Berdasarkan latar belakang dan prasurvei tersebut, maka peneliti tertarik untuk meneliti keluarga berbeda keyakinan yang ada di Desa Bintaro Sukorejo, Kec. Martoyudan, kab. Magelang, yaitu bagaimana keluarga tersebut dapat melalui konflik-konflik yang seharusnya di alami oleh keluarga berbedakeyakinan khususnya terkait dengan pemilihan dan ketetapan keyakinan agama anak. Maka dalam hal ini berkaitan dengan pola pengasuhan dalam sosialisasi agama pada anak dalam keluarga berbeda keyakinan.

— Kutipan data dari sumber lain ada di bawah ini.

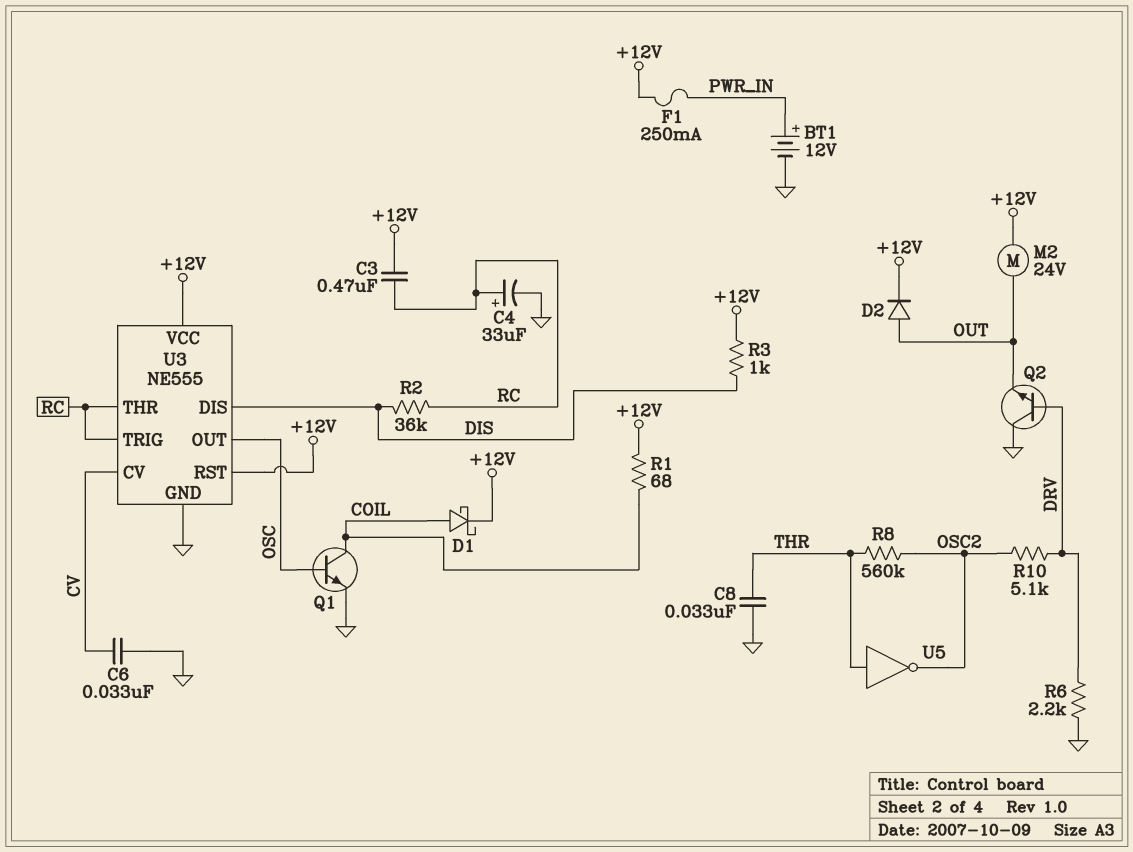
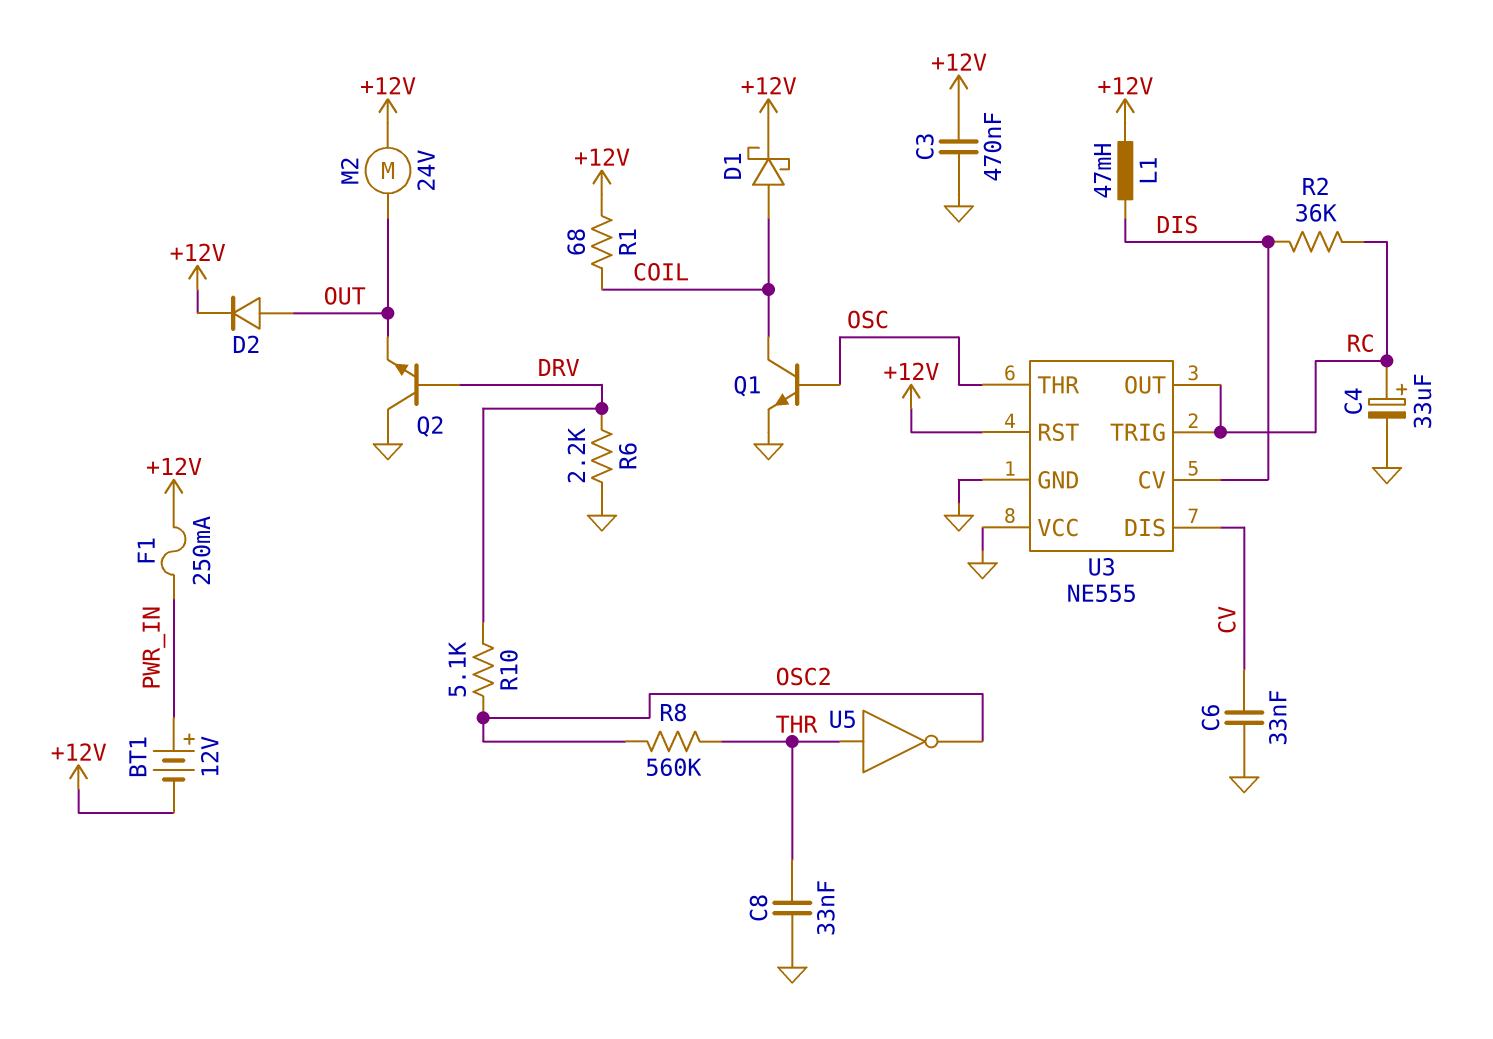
BT1: 12V (plus PWR_IN, minus GND) -> 12V (plus PWR_IN, minus +12V)
C3: 470nF (+12V, RC) -> 470nF (+12V, GND)
L1: none -> 47mH (+12V, DIS)
R3: 1k (+12V, DIS) -> none
U3 pin CV: CV -> DIS
U3 pin DIS: DIS -> CV
U3 pin OUT: OSC -> RC
U3 pin THR: RC -> OSC
U3 pin VCC: +12V -> GND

Sehingga anak-anak dalam keluarga berbeda ini dapat menerima perbedaan yang ada dalam keluarga tersebut dan menyelesaikan konflik-konflik dalam keluarga yang dapat mengakibatkan krisis identitas agama anak.
1.3 Perumusan Masalah
Berdasarkan uraian yang telah dijelaskan dalam latar belakang masalah tersebut, maka yang menjadi perumusan masalah dalam penelitian ini adalah bagaimana pola asuh anak terkait dengan sosialisasi agama yang dilakukan oleh orangtua dalam keluarga yang berbeda keyakinan pada masing-masing anak?
1.3 Tujuan Penelitian
Berdasarkam perumusan masalah diatas, maka tujuan yang ingin dicapai dalam penelitian ini adalah untuk mengetahui bagaimana sistem pola pengasuhan anak yang diterapkan oleh orang tua di dalam keluarga yang berbeda keyakinan terkait pada proses sosialisasi agama pada anak.
1.4 Manfaat Penelitian
Adapun manfaat penelitian ini adalah sebagai berikut: a. Manfaat Teoritis
Hasil penelitian ini diharapkan dapat menambah wawasan dan ilmu pengetahuan yang lebih tentang pola pengasuhan anak dalam keluarga yang berbeda keyakinan khususnya proses sosialisasi agama oleh orangtua terhadap anak, kemudian dapat bermanfaat dalam pengembangan ilmu sosiologi khususnya ilmu sosiologi keluarga dan sosiologi agama.
b.
Manfaat Praktis Melalui penelitian ini, diharapkan dapat meningkatkan kemampuan penulis dan mahasiswa dalam pembuatan kajian ilmiah sehingga diharapkan dapat menjadi rujukan atau referensi untuk penelitian selanjutnya.